The random forest is trained and tested using a K-fold cross validation technique from the above mentioned 23 days. We perform 3 sets of experiments as follows:

  1. Use precipitable water features only
  2. Use reflectivity features only
  3. Use both precipitable water and reflectivity features.

The results of the above three experiments are evaluated using a precision recall curve as shown below.

Figure 1. Nowcasting Schematic

As seen by the precision recall curves we can observe that the average precision score (area under the curve) evaluated by varying the decision probability for the IPW and reflectivity feature is the highest. The random forest classifier thus performs best when IPW features are concatenated with the reflectivity features. The following table shows additional metrics for our nowcasting algorithm where POD is Probability of Detection, FAR is False Alarm Rate and CSI is Critical Success Index.

  IPW Refl. IPW + Refl.
POD 0.17 0.38 0.56
FAR 0.23 0.29 0.15
CSI 0.16 0.33 0.51

Conclusion and Discussion

In this solution we propose to build a data pipeline which integrates data from 3 different sources for a given region.
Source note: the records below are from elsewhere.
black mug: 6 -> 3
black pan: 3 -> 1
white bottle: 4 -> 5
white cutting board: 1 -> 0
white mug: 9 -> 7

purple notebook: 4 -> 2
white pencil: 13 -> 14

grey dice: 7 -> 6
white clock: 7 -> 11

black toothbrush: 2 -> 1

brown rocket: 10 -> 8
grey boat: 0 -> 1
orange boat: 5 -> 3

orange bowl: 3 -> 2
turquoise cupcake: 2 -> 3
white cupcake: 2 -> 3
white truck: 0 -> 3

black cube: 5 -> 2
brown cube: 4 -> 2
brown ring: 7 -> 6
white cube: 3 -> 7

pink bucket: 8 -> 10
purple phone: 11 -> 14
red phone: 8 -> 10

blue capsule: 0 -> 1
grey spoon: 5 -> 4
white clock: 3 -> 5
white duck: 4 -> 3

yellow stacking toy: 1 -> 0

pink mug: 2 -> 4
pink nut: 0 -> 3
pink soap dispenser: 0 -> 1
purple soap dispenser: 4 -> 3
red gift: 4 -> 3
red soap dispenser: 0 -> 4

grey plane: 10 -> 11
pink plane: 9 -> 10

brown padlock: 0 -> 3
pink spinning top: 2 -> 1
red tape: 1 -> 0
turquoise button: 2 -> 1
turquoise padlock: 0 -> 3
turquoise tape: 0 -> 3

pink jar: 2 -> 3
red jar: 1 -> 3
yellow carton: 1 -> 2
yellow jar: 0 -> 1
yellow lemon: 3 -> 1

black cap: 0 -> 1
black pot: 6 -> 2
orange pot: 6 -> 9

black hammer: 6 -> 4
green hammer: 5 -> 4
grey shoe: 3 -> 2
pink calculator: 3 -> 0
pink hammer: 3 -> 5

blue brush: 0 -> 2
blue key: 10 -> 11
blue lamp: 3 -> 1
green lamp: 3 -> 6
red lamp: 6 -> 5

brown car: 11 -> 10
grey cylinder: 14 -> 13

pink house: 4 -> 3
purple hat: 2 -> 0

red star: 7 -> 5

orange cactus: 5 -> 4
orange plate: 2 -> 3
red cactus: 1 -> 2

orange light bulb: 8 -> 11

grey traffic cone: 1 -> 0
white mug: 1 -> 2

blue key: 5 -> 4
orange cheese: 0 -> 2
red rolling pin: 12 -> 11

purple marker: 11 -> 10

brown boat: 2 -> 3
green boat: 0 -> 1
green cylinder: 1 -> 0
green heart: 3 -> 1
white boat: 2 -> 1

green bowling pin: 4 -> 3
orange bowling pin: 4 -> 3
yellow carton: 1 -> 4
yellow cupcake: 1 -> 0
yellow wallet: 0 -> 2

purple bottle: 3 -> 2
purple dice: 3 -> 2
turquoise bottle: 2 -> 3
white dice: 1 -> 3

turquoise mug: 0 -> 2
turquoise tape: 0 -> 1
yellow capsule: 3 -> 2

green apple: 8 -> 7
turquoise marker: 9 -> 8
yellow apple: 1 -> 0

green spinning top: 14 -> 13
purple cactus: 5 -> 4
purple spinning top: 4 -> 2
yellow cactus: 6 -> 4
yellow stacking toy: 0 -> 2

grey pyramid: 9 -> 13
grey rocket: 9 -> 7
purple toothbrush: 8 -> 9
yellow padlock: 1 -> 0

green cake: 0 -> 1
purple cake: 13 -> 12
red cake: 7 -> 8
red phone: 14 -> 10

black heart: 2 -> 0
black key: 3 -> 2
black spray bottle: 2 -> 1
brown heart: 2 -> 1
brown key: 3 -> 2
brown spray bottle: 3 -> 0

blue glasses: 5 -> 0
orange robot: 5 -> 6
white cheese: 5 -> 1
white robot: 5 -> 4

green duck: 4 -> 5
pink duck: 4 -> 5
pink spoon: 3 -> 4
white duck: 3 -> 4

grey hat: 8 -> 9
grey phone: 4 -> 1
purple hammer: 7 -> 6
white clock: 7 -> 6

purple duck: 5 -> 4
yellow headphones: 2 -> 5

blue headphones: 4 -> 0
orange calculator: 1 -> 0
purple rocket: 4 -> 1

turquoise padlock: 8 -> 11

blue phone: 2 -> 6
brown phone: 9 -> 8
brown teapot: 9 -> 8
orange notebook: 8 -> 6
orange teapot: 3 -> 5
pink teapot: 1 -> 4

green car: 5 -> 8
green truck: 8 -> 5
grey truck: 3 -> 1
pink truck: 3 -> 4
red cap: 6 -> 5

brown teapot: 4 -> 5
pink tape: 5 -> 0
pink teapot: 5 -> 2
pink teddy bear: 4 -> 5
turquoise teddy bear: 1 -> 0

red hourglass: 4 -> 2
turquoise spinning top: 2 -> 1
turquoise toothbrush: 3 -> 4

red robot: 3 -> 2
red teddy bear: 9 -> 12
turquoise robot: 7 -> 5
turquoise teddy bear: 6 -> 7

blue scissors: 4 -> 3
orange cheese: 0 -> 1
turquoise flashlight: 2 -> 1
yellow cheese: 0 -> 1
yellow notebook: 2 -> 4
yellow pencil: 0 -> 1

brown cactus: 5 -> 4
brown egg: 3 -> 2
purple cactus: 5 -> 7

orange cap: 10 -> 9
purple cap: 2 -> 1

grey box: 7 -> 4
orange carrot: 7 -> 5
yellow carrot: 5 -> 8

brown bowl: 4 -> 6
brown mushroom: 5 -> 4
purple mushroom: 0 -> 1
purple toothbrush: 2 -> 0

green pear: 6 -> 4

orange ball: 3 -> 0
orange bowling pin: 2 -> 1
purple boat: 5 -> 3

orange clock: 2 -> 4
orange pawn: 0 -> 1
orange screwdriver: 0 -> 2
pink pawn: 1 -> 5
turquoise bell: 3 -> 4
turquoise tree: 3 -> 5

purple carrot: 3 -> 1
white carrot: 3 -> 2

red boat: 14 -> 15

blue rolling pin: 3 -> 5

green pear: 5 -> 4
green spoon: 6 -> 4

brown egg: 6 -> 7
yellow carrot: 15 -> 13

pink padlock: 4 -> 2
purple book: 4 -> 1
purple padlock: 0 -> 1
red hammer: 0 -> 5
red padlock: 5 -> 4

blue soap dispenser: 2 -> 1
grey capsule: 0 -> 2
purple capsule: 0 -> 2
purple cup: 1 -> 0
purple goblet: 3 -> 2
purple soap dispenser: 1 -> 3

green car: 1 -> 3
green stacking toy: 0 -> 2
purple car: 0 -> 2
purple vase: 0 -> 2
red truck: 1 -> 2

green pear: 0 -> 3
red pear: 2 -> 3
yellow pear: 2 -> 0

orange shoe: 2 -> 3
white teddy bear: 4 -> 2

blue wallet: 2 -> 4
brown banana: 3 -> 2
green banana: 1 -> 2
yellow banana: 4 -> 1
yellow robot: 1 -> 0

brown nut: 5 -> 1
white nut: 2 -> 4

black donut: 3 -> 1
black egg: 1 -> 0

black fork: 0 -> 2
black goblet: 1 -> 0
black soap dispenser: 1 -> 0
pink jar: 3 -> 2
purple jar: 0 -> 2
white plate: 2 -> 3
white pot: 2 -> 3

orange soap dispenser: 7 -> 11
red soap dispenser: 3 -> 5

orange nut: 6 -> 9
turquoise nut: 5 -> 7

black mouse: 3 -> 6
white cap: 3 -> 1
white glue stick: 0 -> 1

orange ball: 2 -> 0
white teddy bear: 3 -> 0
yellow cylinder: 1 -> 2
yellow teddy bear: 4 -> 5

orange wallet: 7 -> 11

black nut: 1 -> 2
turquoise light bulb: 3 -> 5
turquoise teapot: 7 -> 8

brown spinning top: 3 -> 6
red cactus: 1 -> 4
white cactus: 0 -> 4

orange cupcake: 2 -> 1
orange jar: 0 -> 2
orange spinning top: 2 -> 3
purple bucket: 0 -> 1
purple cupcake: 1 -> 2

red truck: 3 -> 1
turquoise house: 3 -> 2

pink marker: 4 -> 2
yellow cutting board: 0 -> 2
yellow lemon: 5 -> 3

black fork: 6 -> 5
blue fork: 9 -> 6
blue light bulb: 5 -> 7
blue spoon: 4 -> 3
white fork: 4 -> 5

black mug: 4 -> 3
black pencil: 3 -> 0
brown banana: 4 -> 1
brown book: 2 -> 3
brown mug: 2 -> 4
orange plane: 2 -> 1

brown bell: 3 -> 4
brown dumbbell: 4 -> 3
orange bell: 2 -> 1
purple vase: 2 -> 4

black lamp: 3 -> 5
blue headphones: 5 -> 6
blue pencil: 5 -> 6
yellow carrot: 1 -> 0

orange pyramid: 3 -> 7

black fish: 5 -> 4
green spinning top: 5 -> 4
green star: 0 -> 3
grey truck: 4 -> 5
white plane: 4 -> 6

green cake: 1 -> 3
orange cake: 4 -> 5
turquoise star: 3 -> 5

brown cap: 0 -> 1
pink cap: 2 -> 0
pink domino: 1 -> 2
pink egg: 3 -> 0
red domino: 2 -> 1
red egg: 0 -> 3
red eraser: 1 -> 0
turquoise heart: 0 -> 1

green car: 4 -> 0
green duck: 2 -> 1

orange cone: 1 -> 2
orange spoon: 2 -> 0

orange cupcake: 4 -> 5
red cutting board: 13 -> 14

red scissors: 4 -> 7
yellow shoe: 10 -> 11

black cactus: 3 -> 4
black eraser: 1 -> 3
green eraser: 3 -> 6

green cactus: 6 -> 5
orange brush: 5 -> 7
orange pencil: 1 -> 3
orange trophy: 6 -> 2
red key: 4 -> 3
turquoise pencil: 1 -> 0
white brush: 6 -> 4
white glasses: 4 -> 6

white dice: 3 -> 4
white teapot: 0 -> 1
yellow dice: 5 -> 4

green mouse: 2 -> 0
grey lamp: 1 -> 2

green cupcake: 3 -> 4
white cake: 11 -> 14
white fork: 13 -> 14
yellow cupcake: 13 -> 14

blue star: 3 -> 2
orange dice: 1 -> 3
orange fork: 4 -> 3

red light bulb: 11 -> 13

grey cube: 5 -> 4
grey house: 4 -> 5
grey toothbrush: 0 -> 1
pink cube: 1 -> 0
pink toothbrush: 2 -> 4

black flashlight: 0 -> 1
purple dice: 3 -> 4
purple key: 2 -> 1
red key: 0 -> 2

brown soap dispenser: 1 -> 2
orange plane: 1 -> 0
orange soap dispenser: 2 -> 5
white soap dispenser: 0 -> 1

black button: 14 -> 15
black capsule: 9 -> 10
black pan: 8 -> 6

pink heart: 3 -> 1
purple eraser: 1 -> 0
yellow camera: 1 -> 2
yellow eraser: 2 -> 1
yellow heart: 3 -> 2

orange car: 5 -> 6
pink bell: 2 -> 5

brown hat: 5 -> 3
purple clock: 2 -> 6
We further used a random forest classifier to predict the precipitation fields 1 hour into the future. There is room for a lot of improvement in our system. Our data pipeline is modular and thus a single block can be optimized independently to improve the performance of the system. We measure performance of the nowcasting system using precision recall curves and standard nowcasting metrics such as POD, FAR and CSI.

Our next step is to to build a feature engineering module which extracts the features from the precipitable water vapor fields and the precipitation fields to predict the precipitation fields 1 hour in the future. We also plan to deploy our system in real time before the storm season of 2016.